PSAs have tremendous potential in communications since they can ideally provide noise free amplification with high-gain and broad bandwidth. However, they also put stringent requirements on the quality of the input phase and frequency locked waves. For instance in , it was reported that the pump phase modulation has more severe effect in PS operation than PI operation. Therefore it becomes necessary to study the NF of PSA comprehensively without any pump phase dithering used. In Fig. 12(left), idler NF is measured as a function of RF frequency. The lowest NF measured for the idler is 1.4 dB, implying that we observed no penalty between the signal and the idler NF.

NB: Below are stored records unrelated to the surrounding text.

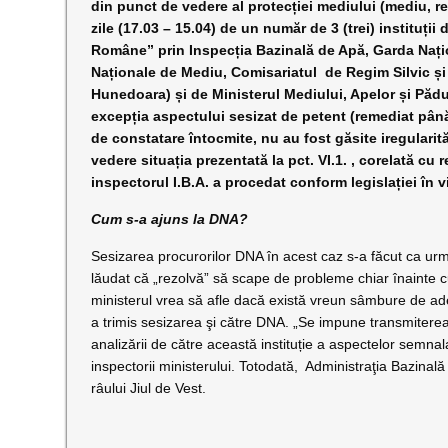
din punct de vedere al protecției mediului (mediu, re
zile (17.03 – 15.04) de un număr de 3 (trei) instituți
Române” prin Inspecția Bazinală de Apă, Garda Nați
Naționale de Mediu, Comisariatul de Regim Silvic și 
Hunedoara) și de Ministerul Mediului, Apelor și Pădu
excepția aspectului sesizat de petent (remediat până
de constatare întocmite, nu au fost găsite iregularit
vedere situația prezentată la pct. VI.1. , corelată cu
inspectorul I.B.A. a procedat conform legislației în v
Cum s-a ajuns la DNA
?
Sesizarea procurorilor DNA în acest caz s-a făcut ca urma
lăudat că „rezolvă” să scape de probleme chiar înainte cu
ministerul vrea să afle dacă există vreun sâmbure de adev
a trimis sesizarea şi către DNA. „Se impune transmiterea 
analizării de către această instituție a aspectelor semnal
inspectorii ministerului. Totodată, Administraţia Bazinal
râului Jiul de Vest.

However when pump phase dithering is used, Fig. 12(right), delta functions at the modulation frequency and its high harmonics appear in the NF measurement of the signal and the idler. The phase that is imparted on the pump by the phase modulation is transferred to the signal as the amplitude modulation in the PSA.
In this work, frequency-resolved NF measurements of FOPAs both in PI and PS modes are carried out, for the first time to the authors’ best knowledge. These measurements are performed in the frequency range from 0.03 to 3 GHz. For pump powers below SBS threshold, the NF is found to be independent of frequency. However as the pump goes above SBS threshold, sharp peaks start to appear from 0.03 to 0.1 GHz. NF variation with signal input powers is also recorded and it matches reasonably with the theory. Effects of IL locking range on NF of PSA is also presented.
This work is supported by the Swedish Research Council, by the European Research Council under grant agreement ERC-2011-AdG - 291618 PSOPA and by the K.A. Wallenberg Foundation. The authors would like to acknowledge S. Olsson for useful discussions on injection-locking.